# OLG Forum



## Monte At Home (Nov 16, 2004)

Refering to this latest, moved thread:
http://www.enworld.org/forums/showthread.php?t=107320

I'm sure I'm not alone in thinking that it's completely backward that Arcana Unearthed cannot be discussed in the main forum along with all the D&D material (which it's completely compatible with), but games completely unrelated to D&D like GURPS, Vampire and HARP can.


----------



## Olgar Shiverstone (Nov 16, 2004)

OLG?

Olgar no get ...

Edit: Ugh, OGL.  Olgar feel stupid.

The original poster's question was pretty rules-specific.  If it were a D&D thread phrased in a similar way, it probably would have been moved to Rules, so OGL may be right.  Dunno, IANAM (I am not a moderator)


----------



## Piratecat (Nov 16, 2004)

I'm the person who moved it, Monte. It was a toss-up between Rules and the d20 forum, and with threads for a specific OGL game we lean more towards the latter. General Discussion was certainly the wrong place for it.

We actually had a long discussion about where AU threads belong back before your game first came out a year and a half ago. Whether or not AU is compatible with D&D (and it clearly is - I was just borrowing an AU class yesterday for my game), the hard line we draw for where a particular game's threads belong is how that game describes itself.  Is it a product for D&D? If so, General Discussion. Is it a d20 game (Grim Tales) or OGL game (Monte Cook's Arcana Unearthed)?  Then it goes in the d20/OGL forum. This gives us a consistent, clear and easy division. We're certainly not trying to hide it; AU is the first example game listed on the forum's description.

If non-d20 games had more traffic here, we'd probably have a separate forum for them as well, but a lot of that traffic ends up at rpg.net. 

So you're not alone in thinking it's odd that a game as close to D&D belongs in the OGL forum. Since the game is specifically OGL, though, that's where it goes. I suppose that's an accidental tradeoff for the benefits of getting to include character generation rules.

I'm not trying to be a jerk about this, but I do want to be clear about why we have the categories set up this way. If you have any questions, let me know.

 - Kevin


----------



## Dinkeldog (Nov 16, 2004)

> RECORDS SHOWN
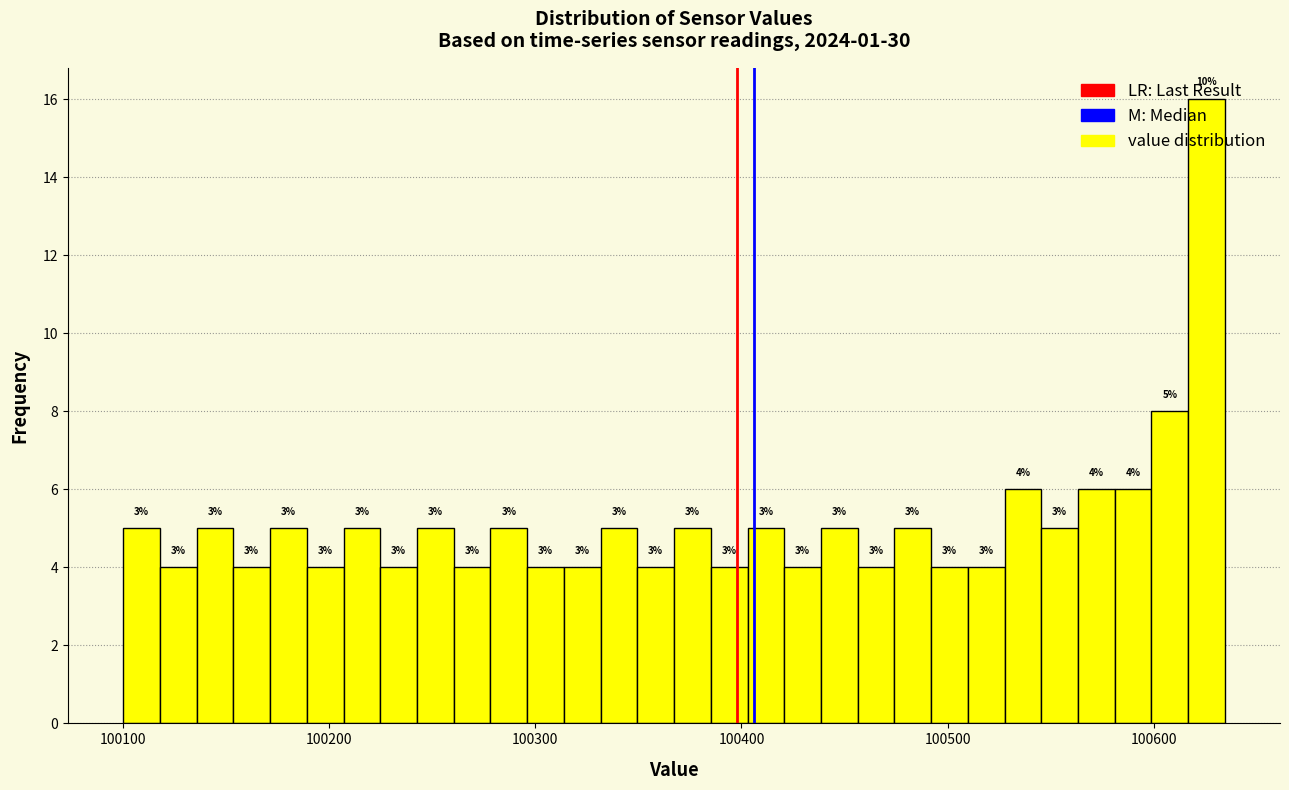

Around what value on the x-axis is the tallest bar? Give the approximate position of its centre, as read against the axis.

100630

==

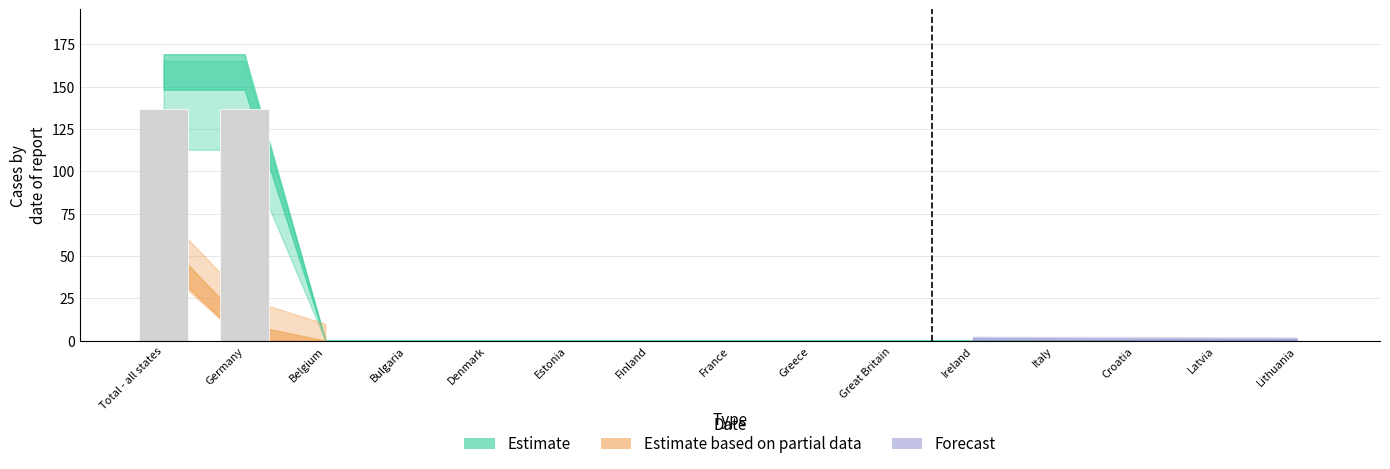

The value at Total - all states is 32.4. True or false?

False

> EXERCISES TO COMPLETE
1. In the forum thread, what does the moderator say is the hard line for deciding where a particular game's threads belong?
2. Reproduce everything in the forum thread from "## Monte At" down to "and HARP can.".
None of the records are needed for this work.

> YOUR WRITTEN ANSWERS
1. How that game describes itself.

2.
## Monte At Home (Nov 16, 2004)

Refering to this latest, moved thread:
http://www.enworld.org/forums/showthread.php?t=107320

I'm sure I'm not alone in thinking that it's completely backward that Arcana Unearthed cannot be discussed in the main forum along with all the D&D material (which it's completely compatible with), but games completely unrelated to D&D like GURPS, Vampire and HARP can.